Chart interpretation exercises -
⟨
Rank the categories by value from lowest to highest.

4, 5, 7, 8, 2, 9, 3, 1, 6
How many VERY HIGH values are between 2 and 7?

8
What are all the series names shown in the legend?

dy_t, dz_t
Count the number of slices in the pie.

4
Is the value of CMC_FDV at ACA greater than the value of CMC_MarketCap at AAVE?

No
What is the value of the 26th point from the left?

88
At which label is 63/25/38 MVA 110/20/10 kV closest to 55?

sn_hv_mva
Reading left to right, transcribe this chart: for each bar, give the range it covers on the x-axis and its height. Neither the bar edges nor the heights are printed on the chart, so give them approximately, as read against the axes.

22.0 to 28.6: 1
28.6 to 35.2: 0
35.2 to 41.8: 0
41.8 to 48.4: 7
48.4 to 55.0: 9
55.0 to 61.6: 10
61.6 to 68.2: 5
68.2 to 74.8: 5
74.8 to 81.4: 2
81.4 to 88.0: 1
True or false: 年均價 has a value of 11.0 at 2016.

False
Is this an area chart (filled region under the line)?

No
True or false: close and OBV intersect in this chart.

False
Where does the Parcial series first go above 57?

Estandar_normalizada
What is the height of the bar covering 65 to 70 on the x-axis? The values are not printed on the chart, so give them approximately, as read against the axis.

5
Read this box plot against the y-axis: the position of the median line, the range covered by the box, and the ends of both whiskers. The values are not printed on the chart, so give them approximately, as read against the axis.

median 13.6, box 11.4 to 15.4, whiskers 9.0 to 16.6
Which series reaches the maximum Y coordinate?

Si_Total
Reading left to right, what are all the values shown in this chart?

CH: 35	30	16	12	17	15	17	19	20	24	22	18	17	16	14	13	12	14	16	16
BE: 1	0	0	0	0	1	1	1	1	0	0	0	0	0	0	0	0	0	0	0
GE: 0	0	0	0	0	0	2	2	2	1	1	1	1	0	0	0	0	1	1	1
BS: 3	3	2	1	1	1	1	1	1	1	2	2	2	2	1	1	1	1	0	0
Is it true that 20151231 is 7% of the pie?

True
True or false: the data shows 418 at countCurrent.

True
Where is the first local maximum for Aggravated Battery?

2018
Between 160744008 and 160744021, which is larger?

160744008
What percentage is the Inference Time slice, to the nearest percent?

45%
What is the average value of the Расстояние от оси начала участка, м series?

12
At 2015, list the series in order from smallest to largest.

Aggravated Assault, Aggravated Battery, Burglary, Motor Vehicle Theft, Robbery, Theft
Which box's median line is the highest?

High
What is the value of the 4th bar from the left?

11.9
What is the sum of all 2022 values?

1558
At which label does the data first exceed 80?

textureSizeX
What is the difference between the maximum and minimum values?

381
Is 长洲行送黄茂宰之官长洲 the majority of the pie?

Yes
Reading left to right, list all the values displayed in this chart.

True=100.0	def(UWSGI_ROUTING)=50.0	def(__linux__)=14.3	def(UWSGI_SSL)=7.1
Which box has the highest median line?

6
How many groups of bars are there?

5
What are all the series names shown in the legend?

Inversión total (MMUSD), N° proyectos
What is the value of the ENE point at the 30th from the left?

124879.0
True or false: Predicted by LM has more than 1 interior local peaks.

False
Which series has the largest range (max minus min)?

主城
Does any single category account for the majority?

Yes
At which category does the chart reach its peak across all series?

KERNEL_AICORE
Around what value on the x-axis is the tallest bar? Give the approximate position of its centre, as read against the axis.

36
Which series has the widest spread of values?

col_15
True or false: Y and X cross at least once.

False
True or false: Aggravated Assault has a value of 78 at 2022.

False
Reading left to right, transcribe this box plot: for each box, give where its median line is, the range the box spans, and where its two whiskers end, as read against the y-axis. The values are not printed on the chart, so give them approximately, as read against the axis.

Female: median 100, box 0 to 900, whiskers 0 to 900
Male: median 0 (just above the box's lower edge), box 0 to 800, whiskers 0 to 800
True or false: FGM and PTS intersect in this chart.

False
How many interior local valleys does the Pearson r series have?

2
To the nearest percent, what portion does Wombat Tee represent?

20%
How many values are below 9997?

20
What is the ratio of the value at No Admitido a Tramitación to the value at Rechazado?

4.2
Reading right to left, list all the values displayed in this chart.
⟩
Write out, without alteration, the lines starting at the first line of the chart interpretation exercises and ending at the line that contains "Where does the", with both of those lines included.

Reply -
Rank the categories by value from lowest to highest.

4, 5, 7, 8, 2, 9, 3, 1, 6
How many VERY HIGH values are between 2 and 7?

8
What are all the series names shown in the legend?

dy_t, dz_t
Count the number of slices in the pie.

4
Is the value of CMC_FDV at ACA greater than the value of CMC_MarketCap at AAVE?

No
What is the value of the 26th point from the left?

88
At which label is 63/25/38 MVA 110/20/10 kV closest to 55?

sn_hv_mva
Reading left to right, transcribe this chart: for each bar, give the range it covers on the x-axis and its height. Neither the bar edges nor the heights are printed on the chart, so give them approximately, as read against the axes.

22.0 to 28.6: 1
28.6 to 35.2: 0
35.2 to 41.8: 0
41.8 to 48.4: 7
48.4 to 55.0: 9
55.0 to 61.6: 10
61.6 to 68.2: 5
68.2 to 74.8: 5
74.8 to 81.4: 2
81.4 to 88.0: 1
True or false: 年均價 has a value of 11.0 at 2016.

False
Is this an area chart (filled region under the line)?

No
True or false: close and OBV intersect in this chart.

False
Where does the Parcial series first go above 57?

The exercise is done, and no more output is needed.